— Work to be completed —
Substitute "Yes or no" for every occurrence of "True or false" in the material below, and return the material with everything else left as it is.
Data listing below:
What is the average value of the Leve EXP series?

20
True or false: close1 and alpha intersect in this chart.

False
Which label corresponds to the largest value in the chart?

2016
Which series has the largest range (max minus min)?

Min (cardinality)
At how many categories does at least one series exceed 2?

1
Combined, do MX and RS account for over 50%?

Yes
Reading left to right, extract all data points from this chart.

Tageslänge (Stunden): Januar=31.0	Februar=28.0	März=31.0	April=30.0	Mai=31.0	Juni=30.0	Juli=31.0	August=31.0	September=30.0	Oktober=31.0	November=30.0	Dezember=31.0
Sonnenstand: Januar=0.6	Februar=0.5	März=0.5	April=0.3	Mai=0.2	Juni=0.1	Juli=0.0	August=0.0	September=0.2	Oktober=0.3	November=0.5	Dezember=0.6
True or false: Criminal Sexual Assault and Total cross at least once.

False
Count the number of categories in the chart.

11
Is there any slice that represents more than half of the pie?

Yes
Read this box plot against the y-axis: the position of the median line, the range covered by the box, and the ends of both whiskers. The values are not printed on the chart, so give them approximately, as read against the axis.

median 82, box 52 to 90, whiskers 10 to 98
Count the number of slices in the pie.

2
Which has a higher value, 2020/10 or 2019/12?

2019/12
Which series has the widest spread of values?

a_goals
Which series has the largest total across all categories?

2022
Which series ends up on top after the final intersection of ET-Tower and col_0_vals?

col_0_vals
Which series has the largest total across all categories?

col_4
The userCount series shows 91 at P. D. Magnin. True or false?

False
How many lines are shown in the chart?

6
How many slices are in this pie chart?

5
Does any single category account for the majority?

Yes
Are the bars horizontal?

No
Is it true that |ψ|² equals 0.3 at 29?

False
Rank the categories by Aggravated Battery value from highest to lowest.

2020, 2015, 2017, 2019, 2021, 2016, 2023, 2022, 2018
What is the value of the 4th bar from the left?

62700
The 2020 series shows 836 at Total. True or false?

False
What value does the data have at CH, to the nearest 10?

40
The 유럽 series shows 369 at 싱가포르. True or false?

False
End of Data listing.
— Response —
What is the average value of the Leve EXP series?

20
Yes or no: close1 and alpha intersect in this chart.

False
Which label corresponds to the largest value in the chart?

2016
Which series has the largest range (max minus min)?

Min (cardinality)
At how many categories does at least one series exceed 2?

1
Combined, do MX and RS account for over 50%?

Yes
Reading left to right, extract all data points from this chart.

Tageslänge (Stunden): Januar=31.0	Februar=28.0	März=31.0	April=30.0	Mai=31.0	Juni=30.0	Juli=31.0	August=31.0	September=30.0	Oktober=31.0	November=30.0	Dezember=31.0
Sonnenstand: Januar=0.6	Februar=0.5	März=0.5	April=0.3	Mai=0.2	Juni=0.1	Juli=0.0	August=0.0	September=0.2	Oktober=0.3	November=0.5	Dezember=0.6
Yes or no: Criminal Sexual Assault and Total cross at least once.

False
Count the number of categories in the chart.

11
Is there any slice that represents more than half of the pie?

Yes
Read this box plot against the y-axis: the position of the median line, the range covered by the box, and the ends of both whiskers. The values are not printed on the chart, so give them approximately, as read against the axis.

median 82, box 52 to 90, whiskers 10 to 98
Count the number of slices in the pie.

2
Which has a higher value, 2020/10 or 2019/12?

2019/12
Which series has the widest spread of values?

a_goals
Which series has the largest total across all categories?

2022
Which series ends up on top after the final intersection of ET-Tower and col_0_vals?

col_0_vals
Which series has the largest total across all categories?

col_4
The userCount series shows 91 at P. D. Magnin. Yes or no?

False
How many lines are shown in the chart?

6
How many slices are in this pie chart?

5
Does any single category account for the majority?

Yes
Are the bars horizontal?

No
Is it true that |ψ|² equals 0.3 at 29?

False
Rank the categories by Aggravated Battery value from highest to lowest.

2020, 2015, 2017, 2019, 2021, 2016, 2023, 2022, 2018
What is the value of the 4th bar from the left?

62700
The 2020 series shows 836 at Total. Yes or no?

False
What value does the data have at CH, to the nearest 10?

40
The 유럽 series shows 369 at 싱가포르. Yes or no?

False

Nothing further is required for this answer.